Bullshit bingo in the boardroom

July 03, 2020

Organizations need to change. But not at all costs.

"We have to shape digital transformation!" "Being disruptive is the name of the game!" "Our organization should become more agile!" Across the country, statements like these can be heard during panel discussions and meetings. We need to deal with change. But we prefer to play bullshit bingo instead - the one who says "agility", "disruption" or "new work" more often than anybody else wins. This, it seems, is the prevailing attitude among top executives and heads of HR. At present, digitalization, entrepreneurship mentality and digital transformation are being mentioned in the same breath as innovation and change. All of these are buzzwords. But what is frequently lacking is a debate about how "change" and "digital transformation" are supposed to happen.

The discussions are superficial. But appeals telling people what has to be done and recipes for action are coming thick and fast. Everything that is not up a tree by the count of three gets mentally digitalized. And as far as the offline world is concerned, task forces are being set up for starters.

Or: Fear is managing change. We are hastily booking design-thinking seminars, are devouring books on lean management and are introducing Scrum and Kanban. The powers that be are ordering that things be changed - or innovated, for that matter. External advisers are being brought in. In-house innovation officers are being appointed. And the fear of imminent - but unavoidable - change is leaving employees paralyzed.

We have to innovate. But what does this mean? Innovation at all costs can be as hard on organizations as the creative producer's new chocolate pizza can be on our taste buds. Just because something is new does not mean it makes sense.

The first step would be simple enough: Focus on what really matters.

When I talk to organizations about executive-education programs, I frequently encounter the following situation: They do not really know what their employees need, nor are they fully aware of what their customers want. Because they do not talk to them. They want to be innovative, but they fail to ask the questions that really matter in this context: What do you want? What do you need in order to get it? And what is it that we want to achieve together?

So I raise my voice and shout amid all the buzzwords: Stop the bullshit bingo! Suppress your reflexive urge to demand that anything and anybody be innovative. Talk to your employees and your customers. Think about where digitalization is truly meaningful. Talk about what digital transformation really means for you and your organizations. Talk about the things that exist already, appreciate the strengths of your employees, and listen to what your customers have to say. Take their ideas seriously. Take the stage and say that it is possible to be innovative without relying on design thinking (just for the record: I am a fan of design thinking; it is a wonderful tool, provided you use it in the right situations). Each and every organization is inherently capable of truly meaningful innovation because it has employees who bring creative and new ideas to the table, and customers who are happy to talk about their needs.

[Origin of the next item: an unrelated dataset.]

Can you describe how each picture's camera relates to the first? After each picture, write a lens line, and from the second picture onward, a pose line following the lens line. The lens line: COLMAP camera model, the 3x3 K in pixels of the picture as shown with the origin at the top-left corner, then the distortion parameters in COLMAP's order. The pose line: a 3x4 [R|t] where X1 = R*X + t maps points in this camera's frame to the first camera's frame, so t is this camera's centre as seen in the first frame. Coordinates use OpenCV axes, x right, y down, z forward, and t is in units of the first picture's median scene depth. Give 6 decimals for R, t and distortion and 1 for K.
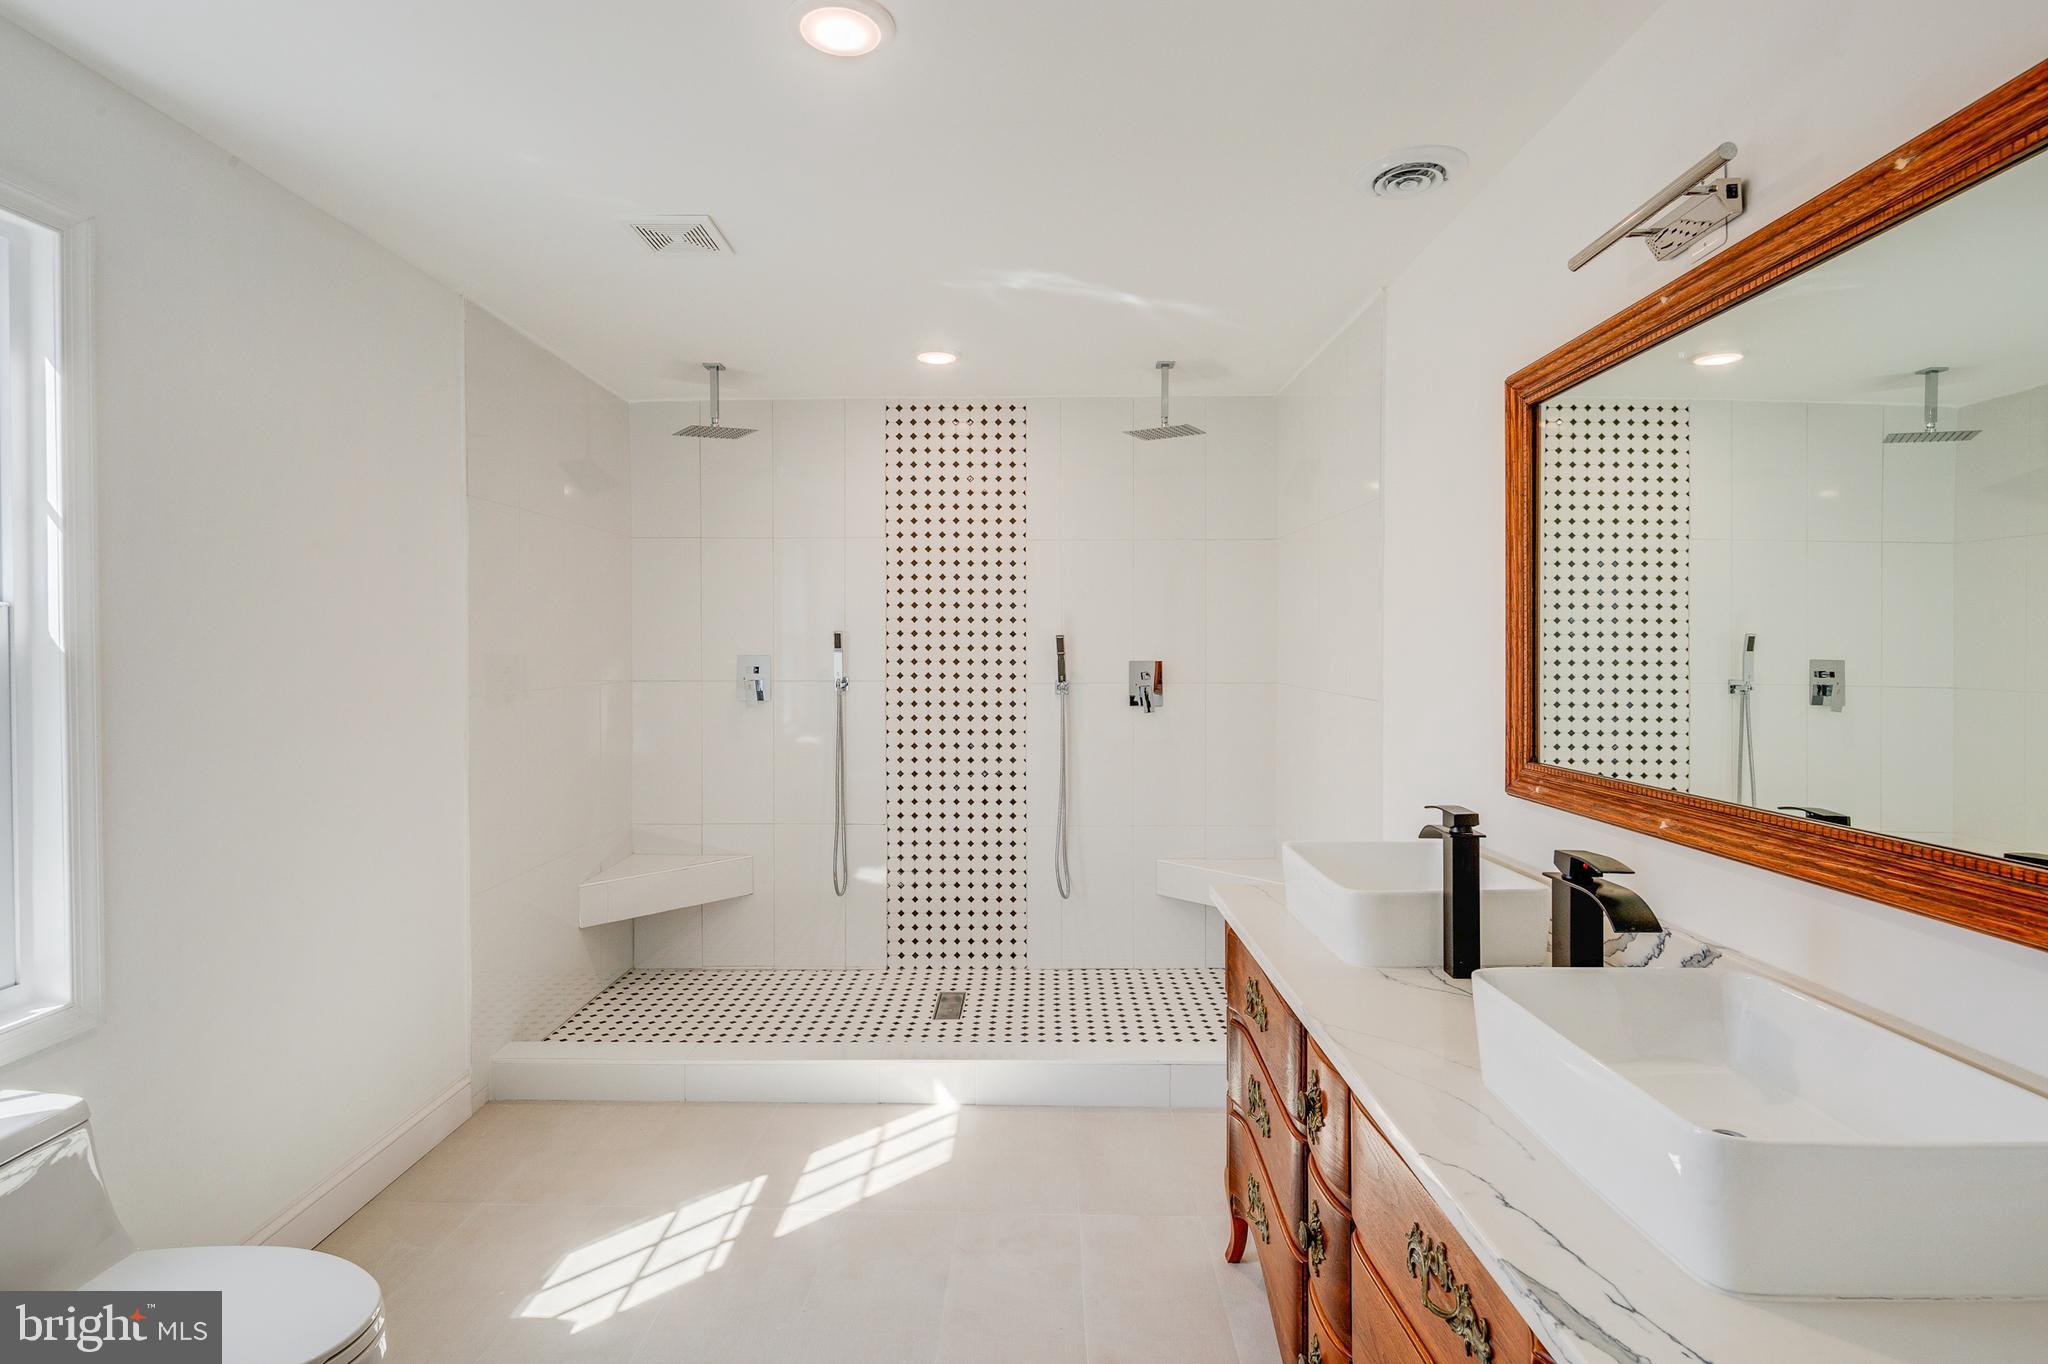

Scrum, Kanban, design thinking, agile management: While all of these tools and approaches are useful, they are just a means to an end, and certainly no silver bullet that will allow organizations to take the uncertainty out of the future. Hence, the important question is not: What approaches and tools are we going to use? But: Who are we as an organization, and who do we want to be in the future? Not to forget, of course: Who are our customers, and what do we know about them that has to be taken into account? What is important as far as innovation and change are concerned is that executives set an example for others to follow, and that they focus, first and foremost, on what exists already. Also, it is vital for organizations to actively involve their employees and customers in the process of change because you cannot make innovation and change happen from on high. They are the result of what will happen when you allow people to do things on their own initiative. They are the result of what will happen when you encourage your employees to accept responsibility, and appreciate and value them for what they do. They are the result of what will happen when you outline your goals and communicate your strategies clearly.

“And now?” you ask. While there is no magic formula for achieving success when it comes to innovation and change, there are some things you can do to make success more likely:

  • Lower your ego: Executives need to begin with themselves. That is the first step toward meaningful change. Give the opinions of others serious consideration and ask for feedback. I often encounter executives who are overly cautious about pushing change too far because they fear that the organizational culture might be negatively affected.
  • Communicate clearly and transparently: Innovation projects fail because there is no strategy, communication is unclear and employee acceptance is missing. Ensuring clear and open communication from the word go helps avoid these problems.
  • Look at the big picture and create spaces for learning and development: What do tomorrow's customers want? Where can we be successful? As Clayton Christensen put it: “Big companies fail because they do everything right”—and in doing everything right, they fail to pay enough attention to consequential changes in the world around them.
  • Ease the pressure: Do we have to be innovative at all costs? You cannot reinvent your organization overnight. Build on the things that work. In what areas is your organization agile already? Where do good ideas exist? What really matters in this context is to ask questions and listen to what people have to say.
  • Revolutionize intelligently: The customer, not the bullshit bingo, determines what is interesting. What lies behind buzzwords is not an end in itself but serves the purpose of improving the situation for customers, organizations and employees.

Bullshit bingo, or no bullshit bingo—that is the question you need to address.